We can continue to give our divers support in and out of the water with peer support teams and mentors who handle post-traumatic stress disorder. |
Preparing for the Future
Our industry is packed full of tough people who are ready to splash at the drop of the tones, all with many different levels of certification and experience, but we should all be on the same page with mental preparedness for the environments in which we operate. Train your divers in a safe and controlled environment, with instructors in the water, responding to single, easy problems to start and moving slowly to multiple complex problems. Training with an accredited dive training agency on public safety diver survival can increase the exposure and mental preparedness your divers may need for a more successful outcome in a stressful situation.
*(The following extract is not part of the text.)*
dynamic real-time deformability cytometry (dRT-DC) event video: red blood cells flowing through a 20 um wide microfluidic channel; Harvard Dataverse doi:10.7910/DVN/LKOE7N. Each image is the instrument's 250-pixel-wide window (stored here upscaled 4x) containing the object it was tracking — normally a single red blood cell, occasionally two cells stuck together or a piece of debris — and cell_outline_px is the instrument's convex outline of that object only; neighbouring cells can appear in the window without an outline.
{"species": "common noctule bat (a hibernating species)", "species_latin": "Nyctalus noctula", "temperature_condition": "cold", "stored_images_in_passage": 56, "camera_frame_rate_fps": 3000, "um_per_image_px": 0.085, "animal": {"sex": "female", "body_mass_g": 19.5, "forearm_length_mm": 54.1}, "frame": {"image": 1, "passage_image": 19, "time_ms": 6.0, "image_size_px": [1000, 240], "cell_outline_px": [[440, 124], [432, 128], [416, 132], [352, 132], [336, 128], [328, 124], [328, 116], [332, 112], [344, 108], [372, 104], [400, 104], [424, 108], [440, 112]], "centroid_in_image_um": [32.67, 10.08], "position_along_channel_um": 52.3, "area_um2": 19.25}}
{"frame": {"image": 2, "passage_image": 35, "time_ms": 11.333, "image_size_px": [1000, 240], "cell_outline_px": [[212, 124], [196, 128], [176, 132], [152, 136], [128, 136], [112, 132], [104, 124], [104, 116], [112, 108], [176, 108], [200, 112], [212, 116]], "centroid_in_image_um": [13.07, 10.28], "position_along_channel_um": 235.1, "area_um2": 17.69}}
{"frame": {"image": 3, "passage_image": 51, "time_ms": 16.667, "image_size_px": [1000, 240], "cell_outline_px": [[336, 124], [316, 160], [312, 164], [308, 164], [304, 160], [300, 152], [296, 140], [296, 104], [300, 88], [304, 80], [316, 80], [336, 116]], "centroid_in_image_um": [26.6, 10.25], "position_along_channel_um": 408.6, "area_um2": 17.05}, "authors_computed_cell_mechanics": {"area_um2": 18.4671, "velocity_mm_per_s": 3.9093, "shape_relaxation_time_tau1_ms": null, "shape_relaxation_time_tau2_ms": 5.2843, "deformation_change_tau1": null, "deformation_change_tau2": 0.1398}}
Check with your local department on stress and mental health programs. Mental wellness and training should be an ongoing endeavor. We can also continue to give our divers support in and out of the water with peer support teams and mentors who handle post-traumatic stress disorder. These unique groups should be considered in our dive training, operations, and after action reviews.
Keep training, keep diving, and keep each other safe both mentally and physically.